Nur einige Stichworte zu dieser LIPO: Wissenschaftler und Publizisten kritisierten in Büchern, Aufsätzen und Diskussionen die lähmenden Illusionen und Tabus der antikommunistischen Politik: Peter Bender, Zehn Gründe für die Anerkennung der DDR (1968), die Denkschriften der Evangelischen Kirche (1962, 1965, 1968). Einflussreiche Medien, u. a. DIE ZEIT, DER SPIEGEL, Frankfurter Rundschau, Fernsehmagazine, wurden zu Sprachrohren für ein neues Denken. In den von Günter Grass initiierten Sozialdemokratischen Wählerinitiativen (1965, 1969, 1972) warben bekannte Intellektuelle und populäre Künstler, gemeinsam mit engagierten Bürgern, für eine neue Politik und für Willy Brandt.

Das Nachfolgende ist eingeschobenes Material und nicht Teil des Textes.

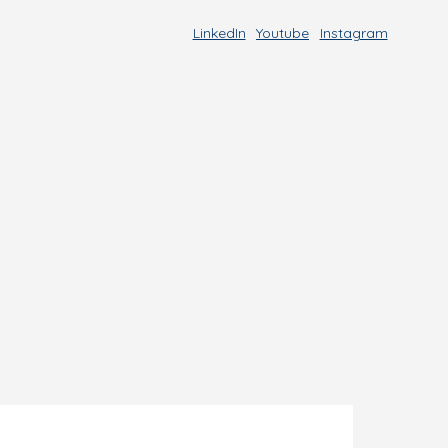
LinkedIn
Youtube
Instagram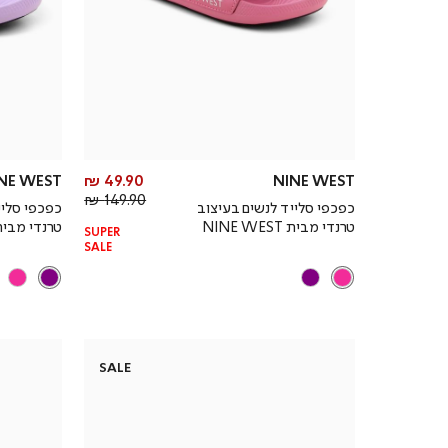
מחיר
NE WEST
49.90 ₪
NINE WEST
מחיר
מוצר
149.90 ₪
כפכפי סלייד לנשים בעיצוב
כפכפי סליי
רגיל
טרנדי מבית NINE WEST
טרנדי מבית NE WEST
SUPER
SALE
SALE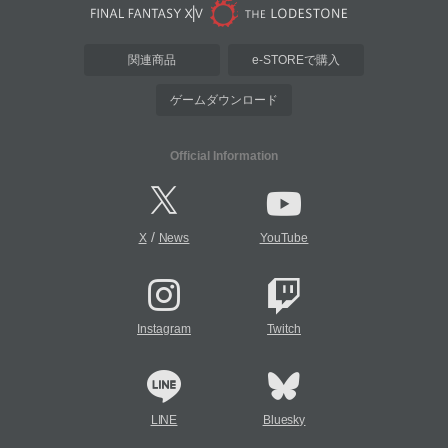
関連商品
e-STOREで購入
ゲームダウンロード
Official Information
/
X
News
YouTube
Instagram
Twitch
LINE
Bluesky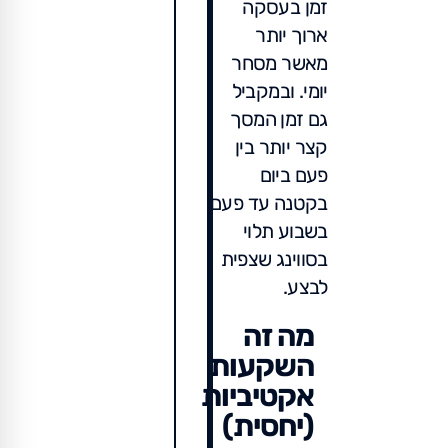
זמן בעסקה
ארוך יותר
מאשר מסחר
יומי. ובמקביל
גם זמן המסך
קצר יותר בין
פעם ביום
בקטנה עד פעם
בשבוע תלוי
בסווינג שצפית
לבצע.
מה זה
השקעות
אקטיביות
(יחסית)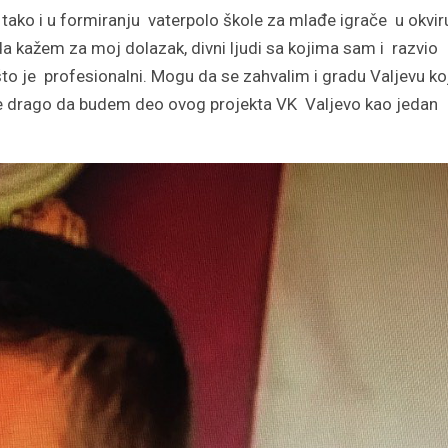
 tako i u formiranju vaterpolo škole za mlađe igrače u okvir
da kažem za moj dolazak, divni ljudi sa kojima sam i razvio
to je profesionalni. Mogu da se zahvalim i gradu Valjevu ko
je drago da budem deo ovog projekta VK Valjevo kao jedan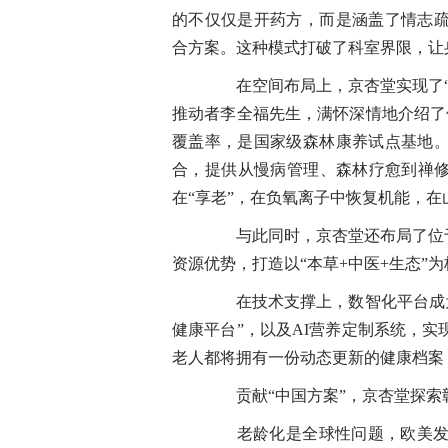
的不仅仅是开药方，而是涵盖了情志
合方案。这种模式打破了科室界限，让
在空间布局上，京杏堂实现了“
推动者李全福先生，满怀深情地介绍了位
覆盖率，是国家级森林康养试点基地
合，提供从慢病管理、森林疗愈到禅修
在“享老”，在负氧离子中恢复机能，在
与此同时，京杏堂还布局了位于
资源优势，打造以“本草+中医+生态”
在技术支撑上，数智化平台成为
健康平台”，以及AI营养定制系统，
老人都将拥有一份动态更新的健康档案
贡献“中国方案”，京杏堂探索
老龄化是全球性问题，欧美发达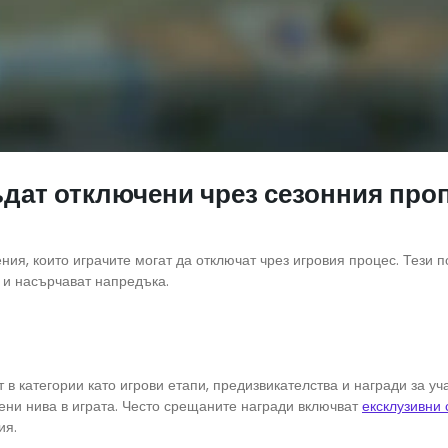
ъдат отключени чрез сезонния про
ия, които играчите могат да отключат чрез игровия процес. Тези п
 и насърчават напредъка.
в категории като игрови етапи, предизвикателства и награди за уча
ени нива в играта. Често срещаните награди включват
ексклузивни 
ия.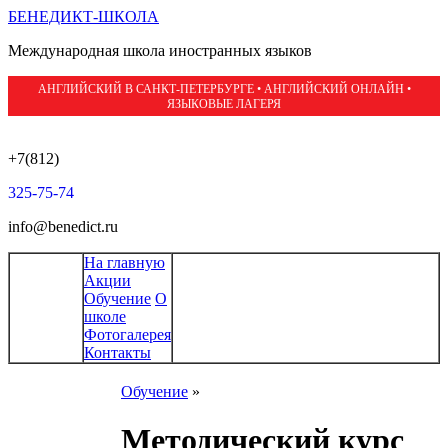
БЕНЕДИКТ-ШКОЛА
Международная школа иностранных языков
АНГЛИЙСКИЙ В САНКТ-ПЕТЕРБУРГЕ • АНГЛИЙСКИЙ ОНЛАЙН •
ЯЗЫКОВЫЕ ЛАГЕРЯ
+7(812)
325-75-74
info@benedict.ru
На главную
Акции
Обучение
О
школе
Фотогалерея
Контакты
Обучение
»
Методический курс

Bei den vorgezogenen Bundestagswahlen im November 1972 erreichte die gesamtgesellschaftliche Politisierung und Mobilisierung (,,Willy wählen!) ihren Höhepunkt: Mit der Rekordwahlbeteiligung von 91,1 Prozent erreichte die SPD ihr bisher bestes Ergebnis: 45,8 Prozent. Adenauer hatte die Bundesrepublik in das politische und militärische Bündnis mit dem Westen geführt. Aber erst mit Willy Brandts Politik der Aussöhnung mit dem Osten hat sich in der Bundesrepublik auch die demokratische politische Kultur der westlichen Gesellschaften durchgesetzt.